The old standalone macOS app target is intentionally gone. Its Swift implementation lives in Foundation Lab/AdapterStudio, while this directory owns the Python workflow.

Requirements

  • macOS 26 or later with Apple Intelligence enabled for live adapter comparison
  • Python 3.11 or later for fmas
  • Apple's Foundation Models adapter training toolkit
  • A Mac with Apple silicon and enough memory for the selected toolkit workflow

Download the toolkit from Apple Developer. Each toolkit and exported adapter is compatible with a specific system-model version, so retrain and reevaluate adapters when that model changes.

Install fmas

From the repository root:

python3.11 -m venv .venv-fmas
source .venv-fmas/bin/activate
python -m pip install -e Tools/AdapterStudio
fmas --help

The CLI keeps its toolkit path in ~/.adapter-studio/config.json for compatibility with existing installations.

Workflow

fmas init
fmas setup
fmas generate --prompt "Test the base model."
fmas train-adapter --help
fmas train-draft --help
fmas export --help

fmas propagates the wrapped toolkit process status.
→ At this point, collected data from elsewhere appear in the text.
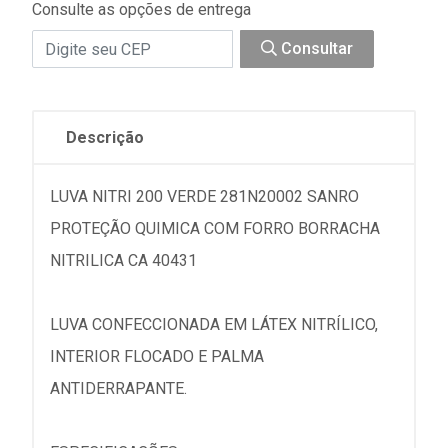
Consulte as opções de entrega
Consultar
Descrição
LUVA NITRI 200 VERDE 281N20002 SANRO
PROTEÇÃO QUIMICA COM FORRO BORRACHA
NITRILICA CA 40431
LUVA CONFECCIONADA EM LÁTEX NITRÍLICO,
INTERIOR FLOCADO E PALMA
ANTIDERRAPANTE.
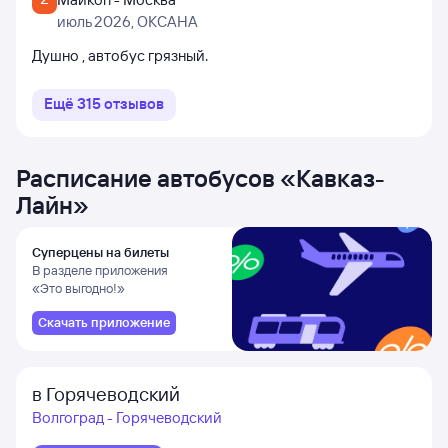
июль 2026
, ОКСАНА
Душно , автобус грязный.
Ещё
315
отзывов
Расписание автобусов
«
Кавказ-
Лайн
»
Суперцены на билеты
В разделе приложения
«Это выгодно!»
Скачать приложение
в Горячеводский
Волгоград - Горячеводский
Invalid arguments return 2; configuration, environment, timeout, and execution failures return a nonzero status instead of silently succeeding.

Test

python -m unittest discover -s Tools/AdapterStudio/tests -v

Comparison Scope

The Lab workspace is for quick qualitative inspection and interactive timing. It runs the two streams concurrently, so its latency numbers are diagnostic rather than publishable benchmark results. Use FoundationModelsBench for controlled warmups, repetitions, randomization, deterministic graders, and report artifacts.